Alain, gritando de desesperación, luchó en vano por liberarse de la cuerda y de un brusco jalón fue arrastrado dentro del incendio; la puerta se cerró de golpe tras entrar en él. Indefenso y siendo prisionero del miedo, dejó de forcejear quedándose quieto entre cenizas y un calor que lastimaba la piel. Desde las sombras observó a la figura del hombre acercarse a él, apareciendo y desapareciendo entre los cambios de escenario, con una cuchilla en mano.
—Padre… no me lastime —suplicó con voz temblorosa al reconocerlo.
El hombre, sin mediar palabra, se agachó a un lado suyo y súbitamente incrustó la cuchilla sobre el pecho de su hijo. Al sentir como la afilada hoja perforaba su corazón, Alain despertó de golpe.
Sentado sobre su cama y bañado en sudor, respiraba alterado.

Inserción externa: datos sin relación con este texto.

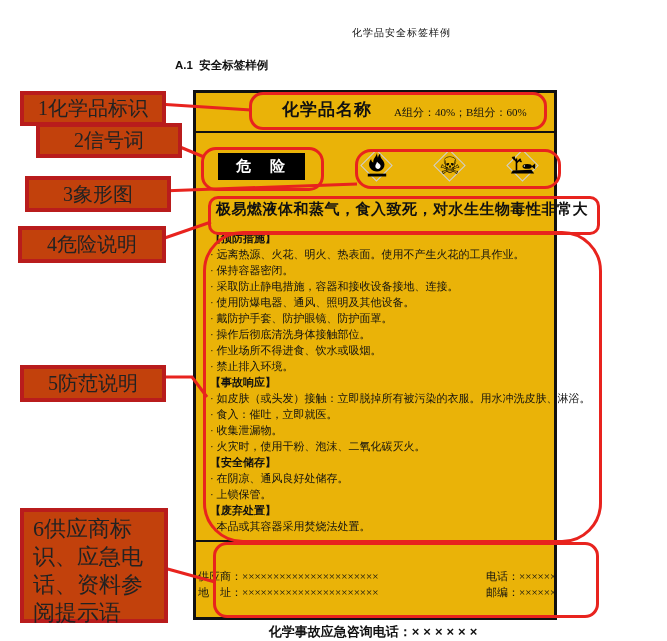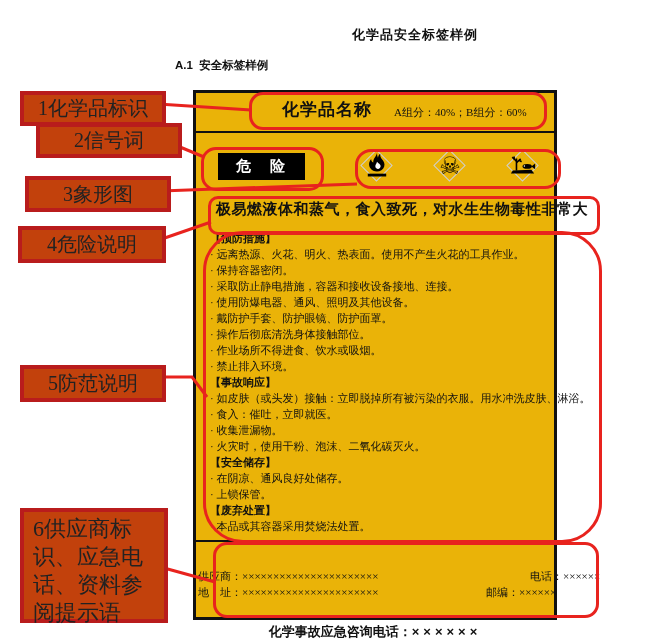--- a/index.html
+++ b/index.html
@@ -8,7 +8,7 @@
 
   
   .page-title{position:absolute;left:352px;top:26px;font-family:"Liberation Sans","DejaVu Sans",sans-serif;
-              font-weight:bold;font-size:13px;letter-spacing:1px;}
+              font-weight:normal;font-size:10px;letter-spacing:1px;}
   .a1-heading{position:absolute;left:175px;top:58px;font-family:"Liberation Sans","DejaVu Sans",sans-serif;
               font-weight:bold;font-size:11.5px;white-space:pre;}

Cada inhalación y exhalación ardía igual que cientos de diminutas heridas siendo rociadas por alcohol. De inmediato, examinó su pecho para comprobar que no tuviera lesiones recientes y que, en efecto, fuera un joven de casi 20 años. Por fortuna así era, siendo la marca de la maldición la única lesión que dolía.
Habiéndose tranquilizado, miró al frente donde un gran reloj holográfico proyectado sobre la pared le hizo saber que faltaban 15 minutos para las dos de la mañana. Soltó un profundo suspiro y abrazó sus rodillas ocultando la cara entre ellas. Se sentía agotado y enfermo, ese sueño arrebató la poca energía que aún pudiera tener. Debido a la maldición pasaba semanas sin dormir, pero cuando conseguía hacerlo era hostigado por terribles pesadillas. No sería capaz de soportar aquella tortura por más tiempo.
Mientras se abrazaba a sí mismo, las perturbadoras imágenes de su sueño saltaron a su mente de forma violenta como si fueran marcadas con hierro caliente sobre su frente.
—Mamá, Nana… lo siento —susurró a la par que gruesas lágrimas humedecían sus mejillas.
Las horas pasaron y Alain no consiguió descansar ni relajarse. Dio vueltas en la cama hasta que el molesto ruido del despertador indicó la llegada de un nuevo día de actividades en el Cuartel General. Irritado, desactivó la alarma y volvió a echarse sobre las aterciopeladas sábanas.